We left for home while three girls stood on stage with glittering crowns on their heads. I didn’t care. The pretty girls could have the crowns. The pretty girls could have the judges, the announcer, Clip Board Woman and the little watermelon slices that numbered us like cows at an auction. Heck, the pretty girls could have my mother, for all I cared that evening. But the crowd? The crowd was mine.

I went home and had some chocolate cake. It was mine, too.

Monday, June 21, 2010

Lightbulb: A Thought on Kids and Communication

Currently Listening: "Breakfast at Tiffany's" by: Deep Blue Something

So... I've been hanging out with my brother and his family for a few weeks. He has two kids: one of each. The daughter is 11 and the son is... 8? Yeah, 8. I think.

Anyway, I'm not a 'kid' person. It's easy for me to say that I simply don't like kids, but in all reality, I just don't do well with them - children are rather an intimidating set. So are old people, but I digress.

So I'm doing the whole live-in Aunt thing and one exclamation that has been popping in my head on a daily basis is "Man, this kid talks just to hear his own head rattle!" I'm serious. It's not these kids in particular - I think the majority of kids' mouths run from the moment their eyes pop open to the point they finally pass out at night. Heck, I think a lot of kids talk to themselves - which I find slightly disturbing. Never mind the fact that I actually host an inner-monologue in my own head. The difference is that it's an inner monologue.

### Exercise data
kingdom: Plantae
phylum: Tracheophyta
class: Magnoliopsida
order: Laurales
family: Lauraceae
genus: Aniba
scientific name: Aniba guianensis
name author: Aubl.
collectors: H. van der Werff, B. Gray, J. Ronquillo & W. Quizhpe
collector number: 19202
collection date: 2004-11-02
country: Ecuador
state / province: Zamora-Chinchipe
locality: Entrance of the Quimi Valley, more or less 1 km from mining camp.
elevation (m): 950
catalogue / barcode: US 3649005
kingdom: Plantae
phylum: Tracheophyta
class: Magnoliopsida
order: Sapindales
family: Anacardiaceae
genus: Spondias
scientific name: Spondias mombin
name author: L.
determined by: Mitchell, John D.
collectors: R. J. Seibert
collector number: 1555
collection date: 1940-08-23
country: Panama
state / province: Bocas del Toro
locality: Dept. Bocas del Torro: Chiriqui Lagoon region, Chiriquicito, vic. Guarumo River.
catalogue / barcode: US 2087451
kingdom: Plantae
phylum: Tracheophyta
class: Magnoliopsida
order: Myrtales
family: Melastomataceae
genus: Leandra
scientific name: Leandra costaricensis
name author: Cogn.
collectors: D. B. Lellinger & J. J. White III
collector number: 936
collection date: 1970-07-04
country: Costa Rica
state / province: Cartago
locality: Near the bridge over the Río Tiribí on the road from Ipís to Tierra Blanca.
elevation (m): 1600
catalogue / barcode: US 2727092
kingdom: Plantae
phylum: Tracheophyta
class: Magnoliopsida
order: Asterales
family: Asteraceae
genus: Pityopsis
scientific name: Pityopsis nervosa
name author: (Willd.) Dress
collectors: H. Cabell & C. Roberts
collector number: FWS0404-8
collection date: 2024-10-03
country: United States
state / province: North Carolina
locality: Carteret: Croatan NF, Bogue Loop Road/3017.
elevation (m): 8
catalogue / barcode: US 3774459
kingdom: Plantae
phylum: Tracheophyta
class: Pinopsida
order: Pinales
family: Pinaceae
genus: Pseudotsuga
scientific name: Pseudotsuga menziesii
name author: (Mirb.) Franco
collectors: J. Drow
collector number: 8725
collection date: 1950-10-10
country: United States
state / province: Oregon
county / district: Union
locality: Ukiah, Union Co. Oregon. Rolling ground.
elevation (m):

### Tasks and exercises
[1] Copy from the blog excerpt, word for word, the passage starting with "So... I've been" and going on through "8. I think.".
[2] In the blog excerpt, which song does the post dated Monday, June 21, 2010 list as currently listening?
[3] Continue the blog excerpt about kids and communication from its last sentence.

### Set of answers
[1]
So... I've been hanging out with my brother and his family for a few weeks. He has two kids: one of each. The daughter is 11 and the son is... 8? Yeah, 8. I think.

[2] "Breakfast at Tiffany's" by Deep Blue Something.

[3]
During part of my inner-monologue this evening, I somehow stumbled upon the idea of communication. What's so great about the 10 dollar words we learn to use with time? Well, I love words. I love reading. I do it just because I like doing it. Heck, I sometimes read crap about stuff I don't care about because it's well written. I've spent time reading a dictionary. And yes, I like learning about word origins and such. I just love words. The reason why I love expanding my personal vocabulary is because it allows me more precise expression.

If someone asks me why I'm frowning I can say "I'm sad." Which is fully true, but leaves quite a wide array of options of what's truly going on, because sadness can be the stencil of loneliness, regret, homesickness, or any near limitless number of possibilities. If I cannot pinpoint the emotional element to a short phrase, I'll expound upon it by an often much longer soliloquy that will usually host the happenings of my circumstance, how I feel.. and even how I feel about how I feel (heh, can you follow that last part?).

Children are most often just as we adults - only their vocabulary is less developed. In turn, they must talk a lot more to "get the point across" when it comes to their thoughts, feelings and experiences.

Another thing is the simple fact that, children are in a quickening state of awareness and understanding. I can be sitting directly next to my 8-year-old nephew, watching the exact same show, and he'll point out very obvious things that are occurring. It's been driving me silently insane, because I just couldn't understand why the kid felt he had to explain to me the same details I just watched! I just thought he wanted to talk... that he just wouldn't shut up. I'm glad now that I've held my tongue. Especially at his age, my nephew is learning how to pick up on facial and vocal expressions and make connections between actions, circumstances, and human reactions - which is going to be possibly the most important social skill he will ever learn.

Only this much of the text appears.